William Keegan 

Brexit’s slow-burning fuse will reach a powder keg this year

The effect of voting to leave the EU will become all too clear as prices rise and earnings are hit
  
  

The real value of earnings for full-time workers is still 12.6% below pre-financial crash levels.
The real value of earnings for full-time workers is still 12.6% below pre-financial crash levels. Photograph: Chris Radburn/PA

This is the year when our politicians and the so-called “people” – all 28% of the population who voted to leave the European Union – will reap what they have sown. Unfortunately, unless sense prevails, the rest of us will also suffer the product of their wild oats.

The absurdity, indeed perils, of Brexit become more obvious by the month. Business is nervous; so is the City, which constitutes far more hundreds of thousands of employees than the small, avaricious band of bankers who made their notorious contribution to the financial crisis.

It would be good if the majority of members of parliament could recall and act upon Edmund Burke’s 1774 address to the electors of Bristol: they should summon up the courage to act as representatives, not delegates of constituencies where they fear the threat from the xenophobic forces conjured up by the likes of Nigel Farage (who shamelessly continues to draw a handsome salary from an EU institution he affects to abhor).

They should capitalise on the increasing signs of nervousness and potential panic among the leading Brexiters. For the diehard Liam Fox to decide that perhaps, after all, we should remain in the customs union was rather interesting.

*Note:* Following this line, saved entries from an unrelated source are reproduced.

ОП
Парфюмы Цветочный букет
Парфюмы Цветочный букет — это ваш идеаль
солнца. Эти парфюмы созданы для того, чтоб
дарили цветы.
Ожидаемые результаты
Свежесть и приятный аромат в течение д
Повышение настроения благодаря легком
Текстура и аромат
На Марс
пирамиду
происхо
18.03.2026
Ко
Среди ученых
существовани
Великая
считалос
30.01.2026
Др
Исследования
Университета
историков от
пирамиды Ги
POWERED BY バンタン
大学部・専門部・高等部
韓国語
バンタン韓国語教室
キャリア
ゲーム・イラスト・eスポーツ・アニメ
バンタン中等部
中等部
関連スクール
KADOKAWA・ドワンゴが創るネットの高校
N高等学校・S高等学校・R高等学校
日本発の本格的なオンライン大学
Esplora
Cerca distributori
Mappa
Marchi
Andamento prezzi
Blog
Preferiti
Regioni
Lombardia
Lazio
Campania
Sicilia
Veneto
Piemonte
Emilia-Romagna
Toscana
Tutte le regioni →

The personal attacks by parliamentary Brexiters on our ambassador to the European Union, Sir Ivan Rogers, were indicative of panic in the victorious ranks. The occasion was the leaking of advice given to Theresa May, in which Rogers suggested trade renegotiations with the EU could last 10 years.

This revelation provoked an unpleasant ad hominem attack on a distinguished civil servant who, in the best traditions of Whitehall, “tells it like it is” to the occupant of No 10, whether that be David Cameron or Theresa May.

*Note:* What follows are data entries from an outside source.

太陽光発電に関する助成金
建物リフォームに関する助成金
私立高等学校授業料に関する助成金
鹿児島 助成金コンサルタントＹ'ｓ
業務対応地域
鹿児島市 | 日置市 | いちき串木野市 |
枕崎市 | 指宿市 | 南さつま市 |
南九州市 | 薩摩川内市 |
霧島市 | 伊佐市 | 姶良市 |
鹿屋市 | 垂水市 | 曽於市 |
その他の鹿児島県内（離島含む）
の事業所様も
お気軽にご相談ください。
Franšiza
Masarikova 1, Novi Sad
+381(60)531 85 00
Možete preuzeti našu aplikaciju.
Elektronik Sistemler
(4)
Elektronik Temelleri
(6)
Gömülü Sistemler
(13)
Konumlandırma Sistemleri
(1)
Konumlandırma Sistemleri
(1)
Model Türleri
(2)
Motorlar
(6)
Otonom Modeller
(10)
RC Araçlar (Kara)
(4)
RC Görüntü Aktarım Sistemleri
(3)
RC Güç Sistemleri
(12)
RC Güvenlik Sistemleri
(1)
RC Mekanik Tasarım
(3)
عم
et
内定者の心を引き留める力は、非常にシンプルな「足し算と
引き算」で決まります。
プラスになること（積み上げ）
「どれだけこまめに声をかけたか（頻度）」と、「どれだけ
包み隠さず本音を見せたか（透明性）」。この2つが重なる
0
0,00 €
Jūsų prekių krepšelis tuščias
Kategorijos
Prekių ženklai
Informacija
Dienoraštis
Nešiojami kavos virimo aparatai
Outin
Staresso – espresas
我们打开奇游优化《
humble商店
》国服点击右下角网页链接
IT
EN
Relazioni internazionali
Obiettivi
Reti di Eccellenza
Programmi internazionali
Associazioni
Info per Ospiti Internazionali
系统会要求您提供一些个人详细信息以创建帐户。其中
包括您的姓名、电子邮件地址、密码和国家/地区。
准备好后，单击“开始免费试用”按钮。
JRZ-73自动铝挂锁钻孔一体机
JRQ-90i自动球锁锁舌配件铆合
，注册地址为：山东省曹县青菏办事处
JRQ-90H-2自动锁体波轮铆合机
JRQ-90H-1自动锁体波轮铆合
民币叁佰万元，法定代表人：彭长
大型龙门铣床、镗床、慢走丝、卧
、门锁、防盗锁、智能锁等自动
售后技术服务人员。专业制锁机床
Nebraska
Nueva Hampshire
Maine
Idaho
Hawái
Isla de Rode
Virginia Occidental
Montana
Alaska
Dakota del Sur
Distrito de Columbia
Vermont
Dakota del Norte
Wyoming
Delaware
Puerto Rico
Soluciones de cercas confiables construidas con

Theresa May addresses ‘divisive’ Brexit in new year message

The plain, hard fact of the matter, which the Brexiters refuse to grasp, is that the other 27 members of the EU were desperate for us to vote to Remain, but were never going to roll over to the Brexiters’ proposals for a swift offer to this country to “have its cake and eat it”.

Here we come to an interesting historical development. Rogers, while now occupying a vitally important post at the Foreign and Commonwealth Office, is himself essentially a Treasury man. And the Treasury, unlike the Foreign Office, has traditionally been suspicious of the European Union.

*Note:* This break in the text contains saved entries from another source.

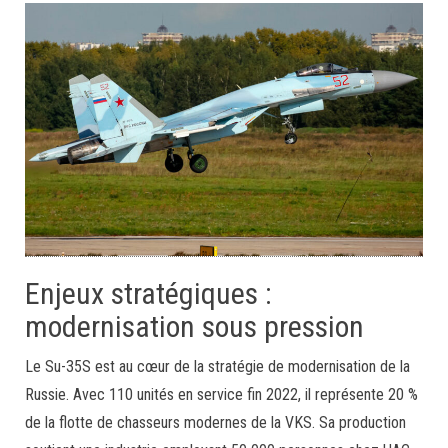
Enjeux stratégiques :
modernisation sous pression
Le Su-35S est au cœur de la stratégie de modernisation de la
Russie. Avec 110 unités en service fin 2022, il représente 20 %
de la flotte de chasseurs modernes de la VKS. Sa production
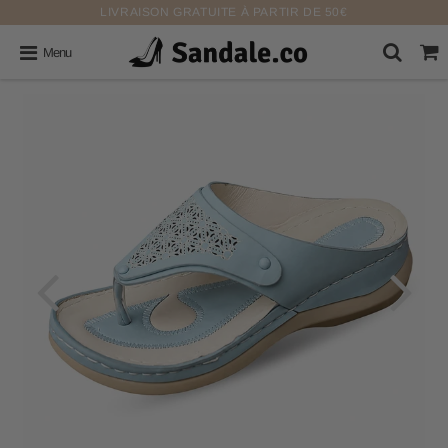
LIVRAISON GRATUITE À PARTIR DE 50€
Menu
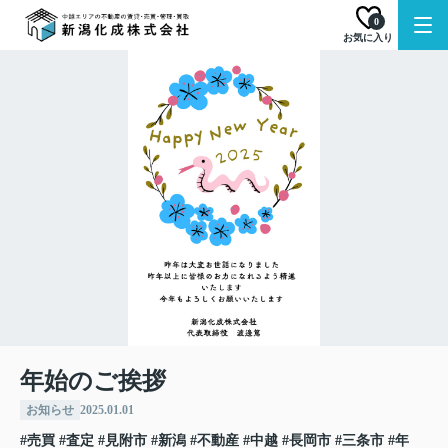
0
お気に入り
年始のご挨拶
お知らせ
2025.01.01
#売買
#査定
#見附市
#新潟
#不動産
#中越
#長岡市
#三条市
#年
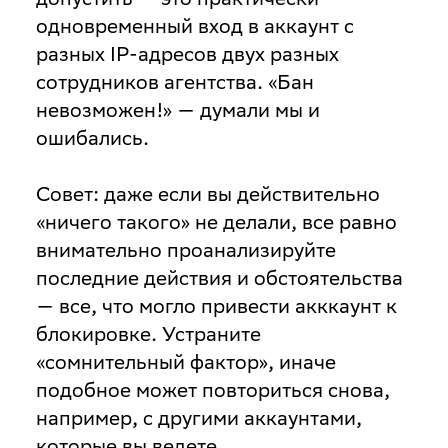
одновременный вход в аккаунт с
разных IP-адресов двух разных
сотрудников агентства. «Бан
невозможен!» — думали мы и
ошибались.
Совет: даже если вы действительно
«ничего такого» не делали, все равно
внимательно проанализируйте
последние действия и обстоятельства
— все, что могло привести акккаунт к
блокировке. Устраните
«сомнительный фактор», иначе
подобное может повториться снова,
например, с другими аккаунтами,
которые вы ведете.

But Rogers knows which side this country’s bread is buttered, and neither our diplomatic nor economic interest is likely to be served by Brexit. In which context, I was especially struck by the way a former Treasury official, who in days gone by was persistently vitriolic in his comments on the EU, recently contacted me to ask whether the nation had lost its senses.

The problem at the moment is that the damage caused by the referendum is on a slow-burning fuse. There are time lags in these matters: the impact on prices and real earnings from the collapse of the pound will become more evident as the year progresses. As it becomes clear that the Brexiters who have captured the prime minister do not have a convincing strategy, plans for major firms to relocate their investments to continental Europe will gradually be implemented.

Meanwhile I have also been struck by the number of people who have contacted me to express astonishment at the Boxing Day intervention of Mervyn King, Mark Carney’s predecessor as governor of the Bank of England.

Lord King has come out as a Brexiter, which is not very helpful to his successor, who can sense a prospective train crash and was quite right to warn about the impact on the pound of a Leave vote – and who, with the help of his colleagues at the Bank, has been doing his best to keep the show on the road since.

But King has long been a Eurosceptic – not just about the eurozone, on which issue I share his concerns, but also about the European Union itself. Personally, I think Brexiters such as King underestimate the damage not only to our trade from Brexit, but also the extent of the sacrifice of our potential contribution to the future of the EU in a troubled world. However, I note even King concedes that Brexit will not be a bed of roses.

He was, of course, speaking to the BBC’s Today programme, which ever since the beginning of the referendum campaign seems to have gone out of its way to give prominence to Monsieur Farage and his ilk.

They were at it again last week, with the shameless Michael Gove heavily revising his castigation of “experts”, seemingly narrowing the field of the accused to the category of economic forecasters.

Well, forecasters do their best. But economists probably regret the way that their noble trade has been associated too much in the public mind with forecasting, as opposed to fundamental economic analysis.

Anyway, while wishing readers as happy a new year as events allow, I should like to end with this wonderful quote from Jan Kamieniecki in a letter to the Financial Times: “I suspect that what Michael Gove meant to say was that the people in this country have had enough of exports.”